Eight years later, I'd like to revisit that analysis and take it a little further. At the top of the boys' charts, little has changed. Jacob remains the #1 individual name (despite dropping steeply), and Aiden remains the leader when you combine spellings. And both names continue to be dwarfed in popularity by the hot names of generations past.
But let's think a little more broadly. A decade ago, I started calling our naming era "The Age of Aidens." That title went beyond spelling to encompass a whole rhyming family of Jaydens, Bradens and beyond. How do all of those rhyming names compare to Robert?
Aha! If you're willing to treat everything from Aaden to Zayden as one mega-name, you can approach the popularity of names of the past.
To make the comparison fair, though, we should let Robert have a name-sound family, too. Let's try the -aidens vs. the -berts:
The advantage tilts back to the Age of Robert. You'll get similar results comparing the Age of Aidens to other hot sound groups of the past, like the 1930s Age of Geralds, Donalds and Ronalds, or the 1950s Age of Larrys, Jerrys and Garys.
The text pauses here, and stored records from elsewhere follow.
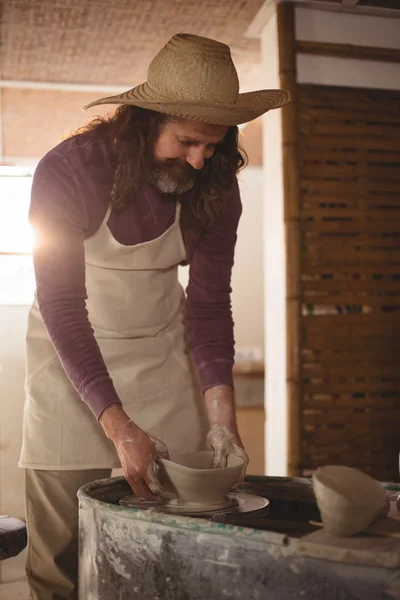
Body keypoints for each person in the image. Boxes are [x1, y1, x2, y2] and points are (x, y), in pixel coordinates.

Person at [19, 33, 289, 599]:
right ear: (143, 121)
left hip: (163, 358)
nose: (200, 158)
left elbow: (211, 306)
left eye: (213, 144)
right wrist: (118, 427)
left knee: (174, 543)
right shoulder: (70, 171)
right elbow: (65, 307)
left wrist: (224, 419)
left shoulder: (214, 187)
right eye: (187, 141)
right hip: (71, 366)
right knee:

Yep, our parents, grandparents and even great-grandparents got swept up in name trends too. The difference was that they agreed on a small set of standard names to comprise a trend. The combined peak of the three names Gerald, Ronald and Donald reached higher than the combined peak of 33 -aiden names, with seven distinct pronunciations. That fracturing represents a combined explosion of name diversity, creative spelling, sound-driven style, and rejection of traditional name boundaries.
Put it all together and the defining characteristic of this naming era is parents' desire to feel that their child's name is distinctive.
Where parents of the past might have wanted a stylish, contemporary sound, they were willing to choose from a basic menu and share choices with their friends and neighbors. Today's parents make clear that they don't want their kids to share names. They're also more than willing to order from off the menu.
Let's say Donald was a "cup o' joe" name. We're still a nation of coffee drinkers, but a name like Kaedyn, given to 98 American boys (and 41 girls) last year, is more like a Starbucks order crossed with a custom ring tone. It's a venti double skinny vanilla latte that has to call out to you and only you.